§ **YOUR GOAL**
Can you rewrite every line of text read from the entries below as a Markdown table with the columns "Row" and "Line", numbering the rows in one sequence across all the entries? Skip blank lines and leave the pictures out.

——

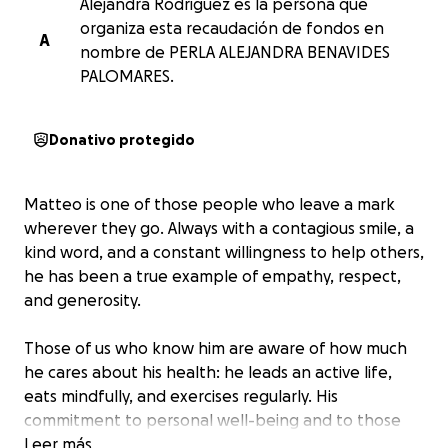
Alejandra Rodriguez es la persona que
organiza esta recaudación de fondos en
A
nombre de PERLA ALEJANDRA BENAVIDES
PALOMARES.
Donativo protegido
Matteo is one of those people who leave a mark
wherever they go. Always with a contagious smile, a
kind word, and a constant willingness to help others,
he has been a true example of empathy, respect,
and generosity.
Those of us who know him are aware of how much
he cares about his health: he leads an active life,
eats mindfully, and exercises regularly. His
commitment to personal well-being and to those
around him has always been unwavering… Today, he
Leer más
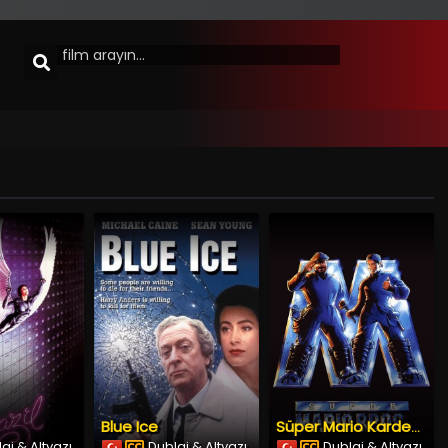
Blue Ice
Süper Mario Kardeşler
aj & Altyazı
Dublaj & Altyazı
Dublaj & Altyazı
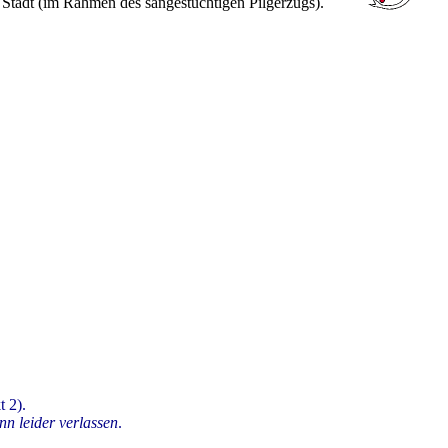
e Stadt (im Rahmen des sangestüchtigen Pilgerzugs).
 2).
n leider verlassen
.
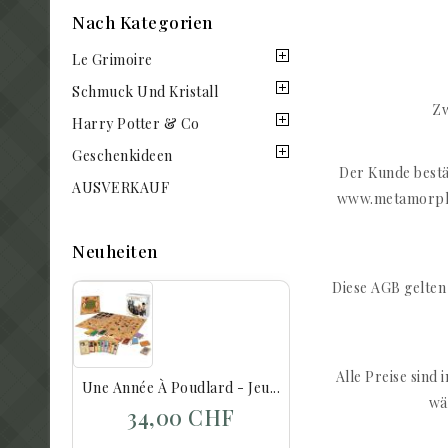
Nach Kategorien
Le Grimoire
Schmuck Und Kristall
Zw
Harry Potter & Co
Geschenkideen
Der Kunde bestä
AUSVERKAUF
www.metamorphos
Neuheiten
Diese AGB gelten
Alle Preise sin
Une Année À Poudlard - Jeu...
wä
34,00 CHF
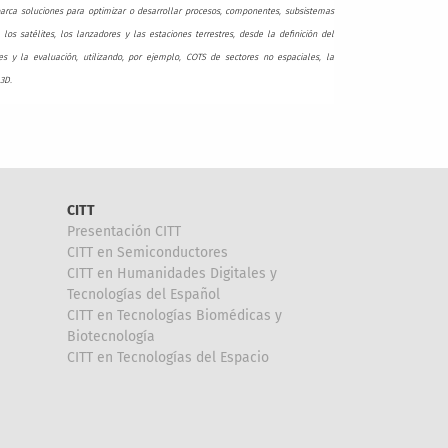
abarca soluciones para optimizar o desarrollar procesos, componentes, subsistemas
s satélites, los lanzadores y las estaciones terrestres, desde la definición del
nes y la evaluación, utilizando, por ejemplo, COTS de sectores no espaciales, la
3D.
CITT
Presentación CITT
CITT en Semiconductores
CITT en Humanidades Digitales y
Tecnologías del Español
CITT en Tecnologías Biomédicas y
Biotecnología
CITT en Tecnologías del Espacio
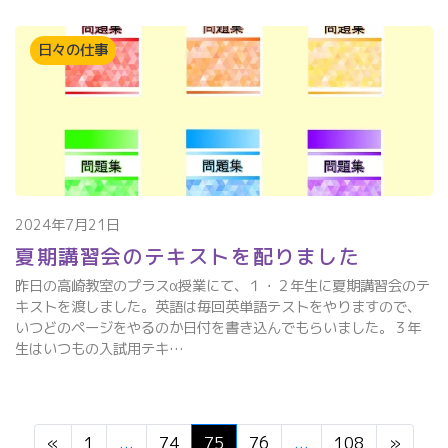
日々の仕事
2024年7月21日
夏期講習会のテキストを配りました
昨日の高崎教室のプラスα授業にて、１・２年生に夏期講習会のテ
キストを渡しました。英語は毎回英単語テストをやりますので、
いつどのページをやるのか日付を書き込んでもらいました。３年
生はいつもの入試用テキ…
«
1
...
74
75
76
...
108
»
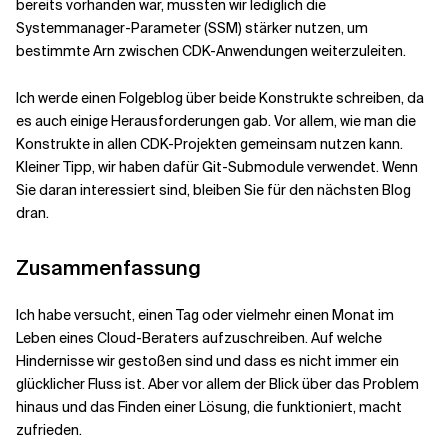
bereits vorhanden war, mussten wir lediglich die
Systemmanager-Parameter (SSM) stärker nutzen, um
bestimmte Arn zwischen CDK-Anwendungen weiterzuleiten.
Ich werde einen Folgeblog über beide Konstrukte schreiben, da
es auch einige Herausforderungen gab. Vor allem, wie man die
Konstrukte in allen CDK-Projekten gemeinsam nutzen kann.
Kleiner Tipp, wir haben dafür Git-Submodule verwendet. Wenn
Sie daran interessiert sind, bleiben Sie für den nächsten Blog
dran.
Zusammenfassung
Ich habe versucht, einen Tag oder vielmehr einen Monat im
Leben eines Cloud-Beraters aufzuschreiben. Auf welche
Hindernisse wir gestoßen sind und dass es nicht immer ein
glücklicher Fluss ist. Aber vor allem der Blick über das Problem
hinaus und das Finden einer Lösung, die funktioniert, macht
zufrieden.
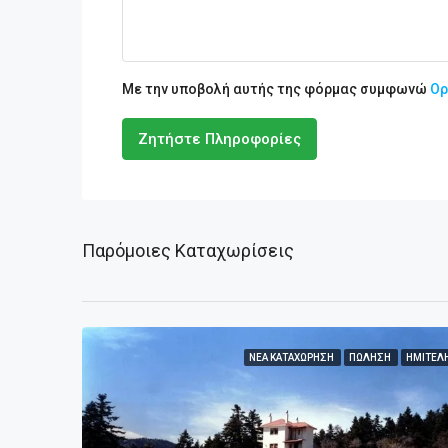
Με την υποβολή αυτής της φόρμας συμφωνώ
Ορ
Ζητήστε Πληροφορίες
Παρόμοιες Καταχωρίσεις
ΝΈΑ ΚΑΤΑΧΏΡΗΣΗ
ΠΏΛΗΣΗ
ΗΜΙΤΕΛ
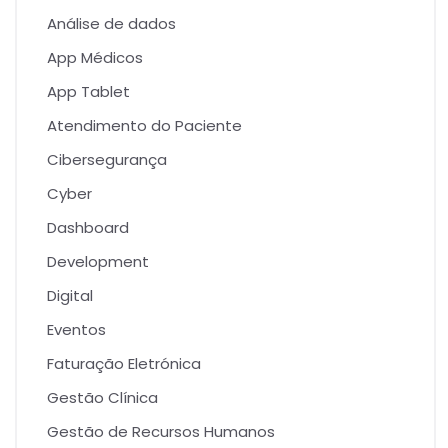
Análise de dados
App Médicos
App Tablet
Atendimento do Paciente
Cibersegurança
Cyber
Dashboard
Development
Digital
Eventos
Faturação Eletrónica
Gestão Clínica
Gestão de Recursos Humanos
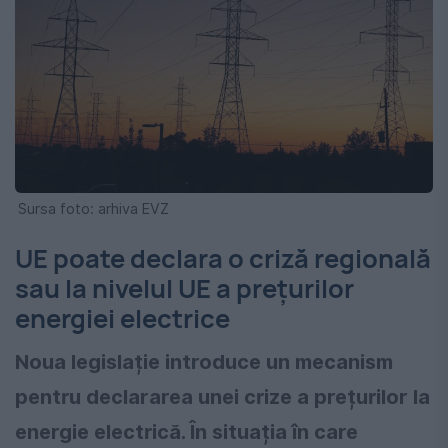
Sursa foto: arhiva EVZ
UE poate declara o criză regională
sau la nivelul UE a preţurilor
energiei electrice
Noua legislație introduce un mecanism
pentru declararea unei crize a prețurilor la
energie electrică. În situația în care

——

§ **TASK SOLUTION**
| Row | Line |
|---|---|
| 1 | Alejandra Rodriguez es la persona que |
| 2 | organiza esta recaudación de fondos en |
| 3 | A |
| 4 | nombre de PERLA ALEJANDRA BENAVIDES |
| 5 | PALOMARES. |
| 6 | Donativo protegido |
| 7 | Matteo is one of those people who leave a mark |
| 8 | wherever they go. Always with a contagious smile, a |
| 9 | kind word, and a constant willingness to help others, |
| 10 | he has been a true example of empathy, respect, |
| 11 | and generosity. |
| 12 | Those of us who know him are aware of how much |
| 13 | he cares about his health: he leads an active life, |
| 14 | eats mindfully, and exercises regularly. His |
| 15 | commitment to personal well-being and to those |
| 16 | around him has always been unwavering… Today, he |
| 17 | Leer más |
| 18 | Blue Ice |
| 19 | Süper Mario Kardeşler |
| 20 | aj & Altyazı |
| 21 | Dublaj & Altyazı |
| 22 | Dublaj & Altyazı |
| 23 | e Stadt (im Rahmen des sangestüchtigen Pilgerzugs). |
| 24 |  2). |
| 25 | n leider verlassen |
| 26 | . |
| 27 | Nach Kategorien |
| 28 | Le Grimoire |
| 29 | Schmuck Und Kristall |
| 30 | Zw |
| 31 | Harry Potter & Co |
| 32 | Geschenkideen |
| 33 | Der Kunde bestä |
| 34 | AUSVERKAUF |
| 35 | www.metamorphos |
| 36 | Neuheiten |
| 37 | Diese AGB gelten |
| 38 | Alle Preise sin |
| 39 | Une Année À Poudlard - Jeu... |
| 40 | wä |
| 41 | 34,00 CHF |
| 42 | abarca soluciones para optimizar o desarrollar procesos, componentes, subsistemas |
| 43 | s satélites, los lanzadores y las estaciones terrestres, desde la definición del |
| 44 | nes y la evaluación, utilizando, por ejemplo, COTS de sectores no espaciales, la |
| 45 | 3D. |
| 46 | CITT |
| 47 | Presentación CITT |
| 48 | CITT en Semiconductores |
| 49 | CITT en Humanidades Digitales y |
| 50 | Tecnologías del Español |
| 51 | CITT en Tecnologías Biomédicas y |
| 52 | Biotecnología |
| 53 | CITT en Tecnologías del Espacio |
| 54 | 日々の仕事 |
| 55 | 2024年7月21日 |
| 56 | 夏期講習会のテキストを配りました |
| 57 | 昨日の高崎教室のプラスα授業にて、１・２年生に夏期講習会のテ |
| 58 | キストを渡しました。英語は毎回英単語テストをやりますので、 |
| 59 | いつどのページをやるのか日付を書き込んでもらいました。３年 |
| 60 | 生はいつもの入試用テキ… |
| 61 | « |
| 62 | 1 |
| 63 | ... |
| 64 | 74 |
| 65 | 75 |
| 66 | 76 |
| 67 | ... |
| 68 | 108 |
| 69 | » |
| 70 | bereits vorhanden war, mussten wir lediglich die |
| 71 | Systemmanager-Parameter (SSM) stärker nutzen, um |
| 72 | bestimmte Arn zwischen CDK-Anwendungen weiterzuleiten. |
| 73 | Ich werde einen Folgeblog über beide Konstrukte schreiben, da |
| 74 | es auch einige Herausforderungen gab. Vor allem, wie man die |
| 75 | Konstrukte in allen CDK-Projekten gemeinsam nutzen kann. |
| 76 | Kleiner Tipp, wir haben dafür Git-Submodule verwendet. Wenn |
| 77 | Sie daran interessiert sind, bleiben Sie für den nächsten Blog |
| 78 | dran. |
| 79 | Zusammenfassung |
| 80 | Ich habe versucht, einen Tag oder vielmehr einen Monat im |
| 81 | Leben eines Cloud-Beraters aufzuschreiben. Auf welche |
| 82 | Hindernisse wir gestoßen sind und dass es nicht immer ein |
| 83 | glücklicher Fluss ist. Aber vor allem der Blick über das Problem |
| 84 | hinaus und das Finden einer Lösung, die funktioniert, macht |
| 85 | zufrieden. |
| 86 | Με την υποβολή αυτής της φόρμας συμφωνώ |
| 87 | Ορ |
| 88 | Ζητήστε Πληροφορίες |
| 89 | Παρόμοιες Καταχωρίσεις |
| 90 | ΝΈΑ ΚΑΤΑΧΏΡΗΣΗ |
| 91 | ΠΏΛΗΣΗ |
| 92 | ΗΜΙΤΕΛ |
| 93 | Análise de dados |
| 94 | App Médicos |
| 95 | App Tablet |
| 96 | Atendimento do Paciente |
| 97 | Cibersegurança |
| 98 | Cyber |
| 99 | Dashboard |
| 100 | Development |
| 101 | Digital |
| 102 | Eventos |
| 103 | Faturação Eletrónica |
| 104 | Gestão Clínica |
| 105 | Gestão de Recursos Humanos |
| 106 | Sursa foto: arhiva EVZ |
| 107 | UE poate declara o criză regională |
| 108 | sau la nivelul UE a preţurilor |
| 109 | energiei electrice |
| 110 | Noua legislație introduce un mecanism |
| 111 | pentru declararea unei crize a prețurilor la |
| 112 | energie electrică. În situația în care |